▶ _About this exercise_: Render the lines below as a numbered list, leaving out any blank lines.

▶ _Listed entries_:
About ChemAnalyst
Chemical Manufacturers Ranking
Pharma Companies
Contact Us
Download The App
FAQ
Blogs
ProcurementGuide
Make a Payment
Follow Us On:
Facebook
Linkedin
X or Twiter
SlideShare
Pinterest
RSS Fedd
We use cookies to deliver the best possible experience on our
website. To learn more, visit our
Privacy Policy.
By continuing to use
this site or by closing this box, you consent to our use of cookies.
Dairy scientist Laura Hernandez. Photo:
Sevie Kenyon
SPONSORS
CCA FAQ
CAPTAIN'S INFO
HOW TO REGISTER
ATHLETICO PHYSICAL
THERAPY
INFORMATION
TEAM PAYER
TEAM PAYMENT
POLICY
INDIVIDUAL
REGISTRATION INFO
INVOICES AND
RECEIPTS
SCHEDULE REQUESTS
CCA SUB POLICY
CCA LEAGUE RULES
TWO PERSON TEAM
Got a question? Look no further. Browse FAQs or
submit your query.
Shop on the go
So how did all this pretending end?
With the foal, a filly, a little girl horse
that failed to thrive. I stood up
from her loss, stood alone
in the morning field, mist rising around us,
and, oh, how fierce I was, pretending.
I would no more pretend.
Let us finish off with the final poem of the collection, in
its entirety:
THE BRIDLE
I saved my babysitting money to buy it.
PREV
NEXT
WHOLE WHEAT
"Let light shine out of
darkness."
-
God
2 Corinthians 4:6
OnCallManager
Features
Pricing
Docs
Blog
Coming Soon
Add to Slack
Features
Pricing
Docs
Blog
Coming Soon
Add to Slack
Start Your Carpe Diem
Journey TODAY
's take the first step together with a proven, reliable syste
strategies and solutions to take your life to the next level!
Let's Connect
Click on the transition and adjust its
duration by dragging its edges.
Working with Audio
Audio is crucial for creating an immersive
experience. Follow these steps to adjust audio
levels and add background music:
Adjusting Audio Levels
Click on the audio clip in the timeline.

▶ _Task answer_:
1. About ChemAnalyst
2. Chemical Manufacturers Ranking
3. Pharma Companies
4. Contact Us
5. Download The App
6. FAQ
7. Blogs
8. ProcurementGuide
9. Make a Payment
10. Follow Us On:
11. Facebook
12. Linkedin
13. X or Twiter
14. SlideShare
15. Pinterest
16. RSS Fedd
17. We use cookies to deliver the best possible experience on our
18. website. To learn more, visit our
19. Privacy Policy.
20. By continuing to use
21. this site or by closing this box, you consent to our use of cookies.
22. Dairy scientist Laura Hernandez. Photo:
23. Sevie Kenyon
24. SPONSORS
25. CCA FAQ
26. CAPTAIN'S INFO
27. HOW TO REGISTER
28. ATHLETICO PHYSICAL
29. THERAPY
30. INFORMATION
31. TEAM PAYER
32. TEAM PAYMENT
33. POLICY
34. INDIVIDUAL
35. REGISTRATION INFO
36. INVOICES AND
37. RECEIPTS
38. SCHEDULE REQUESTS
39. CCA SUB POLICY
40. CCA LEAGUE RULES
41. TWO PERSON TEAM
42. Got a question? Look no further. Browse FAQs or
43. submit your query.
44. Shop on the go
45. So how did all this pretending end?
46. With the foal, a filly, a little girl horse
47. that failed to thrive. I stood up
48. from her loss, stood alone
49. in the morning field, mist rising around us,
50. and, oh, how fierce I was, pretending.
51. I would no more pretend.
52. Let us finish off with the final poem of the collection, in
53. its entirety:
54. THE BRIDLE
55. I saved my babysitting money to buy it.
56. PREV
57. NEXT
58. WHOLE WHEAT
59. "Let light shine out of
60. darkness."
61. -
62. God
63. 2 Corinthians 4:6
64. OnCallManager
65. Features
66. Pricing
67. Docs
68. Blog
69. Coming Soon
70. Add to Slack
71. Features
72. Pricing
73. Docs
74. Blog
75. Coming Soon
76. Add to Slack
77. Start Your Carpe Diem
78. Journey TODAY
79. 's take the first step together with a proven, reliable syste
80. strategies and solutions to take your life to the next level!
81. Let's Connect
82. Click on the transition and adjust its
83. duration by dragging its edges.
84. Working with Audio
85. Audio is crucial for creating an immersive
86. experience. Follow these steps to adjust audio
87. levels and add background music:
88. Adjusting Audio Levels
89. Click on the audio clip in the timeline.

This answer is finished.